What you will do =>
**A)** In the passage on the ontological argument, how does Definition 3 define God-likeness?
**B)** Carry on the passage on the ontological argument, picking up after its final line.

Document passage =>
The following is a version of the Anderson-Goedel ontological argument with somewhat weaker premises, and which is apparently not subject to Oppy's parody (Analysis, 2000):
Axiom 1. If a property is positive, its negation is not positive.
Axiom 2. If P is a positive property, and P entails Q, then Q is a positive property.
Axiom 3. Necessary existence is a positive property.
Definition 1. If P is a property, then EP is the property of having P essentially.
Definition 2. P is strongly positive iff it is necessary that EP is positive.
Definition 3. God-likeness is the property of having all strongly positive properties.
Axiom 4. God-likeness is a positive property.
Given an appropriate modal logic that includes S5 and assumes that properties are necessary beings, we get:
Theorem 1. If Axioms 1-4 hold, then there necessarily exists an essentially God-like being.
Note: Since EP entails P, by Axiom 2, any strongly positive property is positive.
The details of proof don't matter much but are below the fold for completeness.
The hard question is whether we can give an interpretation to the notion of a "positive property" that makes Axioms 1-4 plausible and the conclusion of Theorem 1 interesting.
The proof depends on several subsidiary results. (I start with Lemma 2, because Lemma 1 turned out to be unneeded and I don't want to renumber.)
Lemma 2. Given Axioms 2 and 3, necessary existence is strongly positive.
Proof of Lemma 2: Let N be necessary existence. If x exists necessarily, then it is necessarily true that x exists necessarily, by S4. Hence, N entails EN. By Axioms 2 and 3, EN is positive. Moreover, this proof works necessarily (we only made use of the axioms, and axioms are assumed to hold necessarily), so EN is necessarily positive.
Lemma 3. Given Axioms 1 and 2, every positive property is possibly exemplified.
Proof of Lemma 3: Suppose for a reductio that P is positive but not possibly exemplified. Hence, necessarily, nothing has P. Hence, necessarily and trivially, everything that has P has ~P. Hence, P entails ~P. Hence, ~P is positive as P is, by Axiom 2. But ~P is not positive, by Axiom 1. Hence absurdity ensues.
Lemma 4. If Axiom 2 holds, and P is strongly positive, then EP is strongly positive.
Proof of Lemma 4: Necessarily, EP is positive. EP entails EEP by S4. Hence, necessarily, EEP is positive, by Axiom 2. Hence EP is strongly positive.
Lemma 5. If P possibly is strongly positive, then P is strongly positive.

Information provided =>

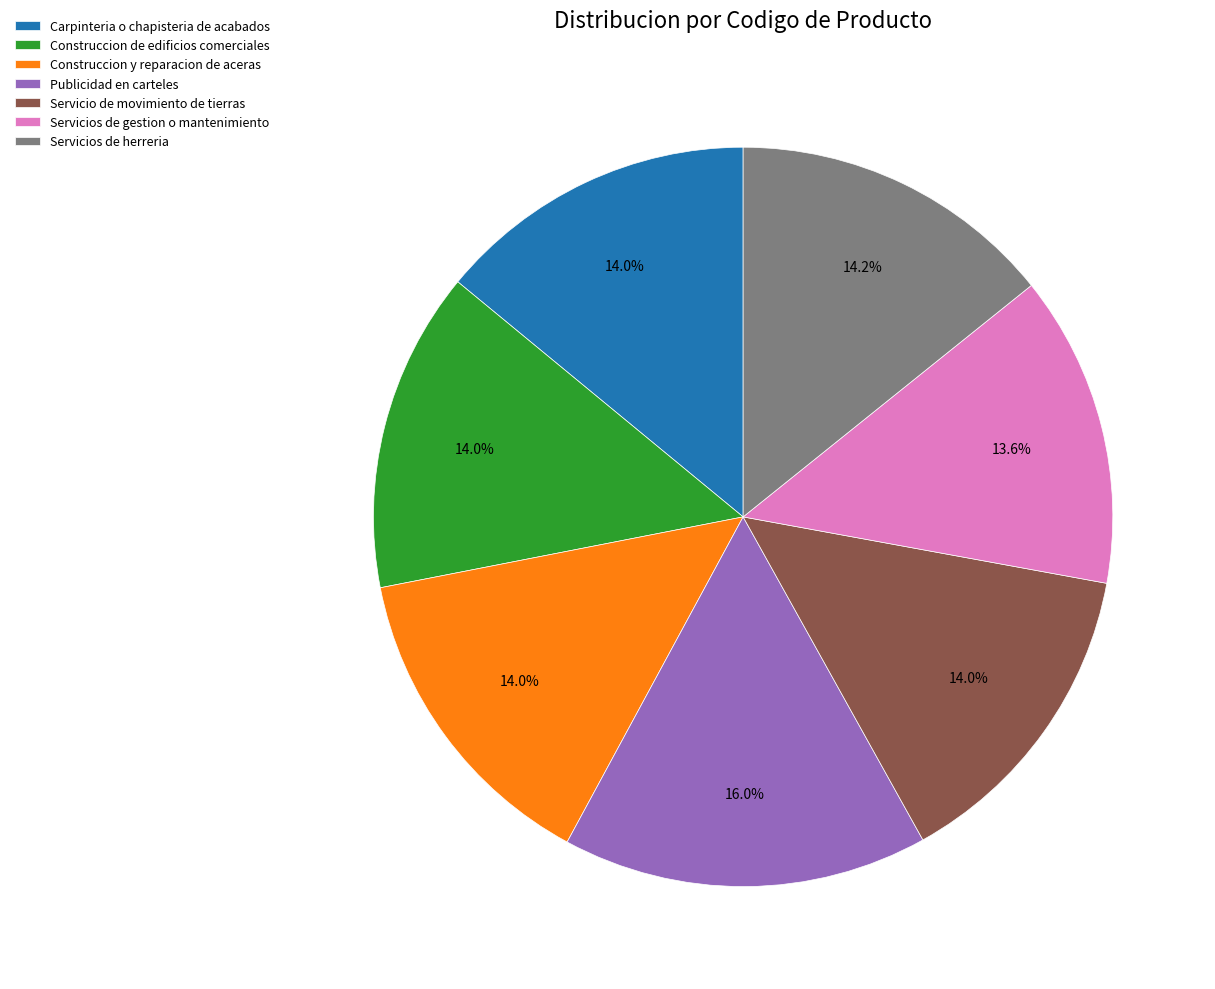

How much of the chart is everything except Construccion y reparacion de aceras?

86.0%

Per-task answers =>
**A)** God-likeness is the property of having all strongly positive properties.

**B)**
Proof of Lemma 5: Suppose possibly P is strongly positive. Then, possibly, necessarily EP is positive. By S5, necessarily, EP is positive. Hence, P is strongly positive.
Lemma 6. Given Axioms 1 and 2, if x has God-likeness, then x essentially has God-likeness.
Proof of Lemma 6: Suppose for a reductio that x possibly lacks God-likeness. Then, possibly, there is some strongly positive property that x lacks. Since properties are necessary beings, and given S5, existential quantification over properties and possibility can be interchanged. Hence, there is a property P such that possibly P is a strongly positive property that x lacks. Let P be such. Then, possibly P is strongly positive. Hence, P is strongly positive by Lemma 5. Hence, x essentially has P. But we said that possibly x lacks P. Hence a contradiction ensues.
Proof of Theorem 1: God-likeness is possibly exemplified, by Axiom 4 and Lemma 3. Thus, possibly, there is an x that has God-likeness. God-likeness entails necessary existence, by Lemma 2. Hence, possibly, there is a necessary being x that has God-likeness. But, by Lemma 6, anything that has God-likeness has God-likeness essentially, and this holds necessarily since it is a logical consequence of the axioms. Thus, possibly, there is a necessary being that essentially has God-likeness, since if a necessary being has an essential property, it is necessary that it have this essential property. Hence, possibly, necessarily there is an x that is essentially God-like. Hence, necessarily, there is an x that is essentially God-like, by S5.

Alex, according to your Def. 3, we have,
Definition 3. God-likeness is the property of having all strongly positive properties.
But there is nothing in the axioms/defs. that ensures that all positive properties are compossible or that all positive properties can be coinstantiated in a single being. Therefore there is no reason at all to believe Axiom 4 is true,
Axiom 4. God-likeness is a positive property.
But then the proof can't be sound.
I wouldn't say that there is no reason to believe Axiom 4. It has some innate plausibility--it is plausible that conjunctions of strongly positive properties are positive.
Alex,
Maybe you're right. But among the central objections to ontological arguments, no doubt, is that nothing could instantiate all of the divine attributes or perfections. Making your property of "godlikeness" a positive property will seem to many people question-begging. After all, all positive properties are possibly exemplified, therefore godlikeness is possible exemplified. But then it is actually exemplified. Once Axiom 4 is granted, God's existence quickly falls out.
Mike:
Questions of how quickly something falls out are always tricky. The proof of Lemma 3 is not entirely trivial. :-)
As an autobiographical fact, it didn't occur to me when reading Axioms 1 and 2 that they entail that what is positive is possibly exemplified. Once I read the claim that the axioms (in the original Anderson-Goedel setting) entail that what is positive is possibly exemplified, I quickly managed to prove it. But that is how it sometimes is: One doesn't see that two propositions imply a third, but once one finds out (e.g., by testimony) that they do, it's easy to prove why. That's a non-trivial entailment.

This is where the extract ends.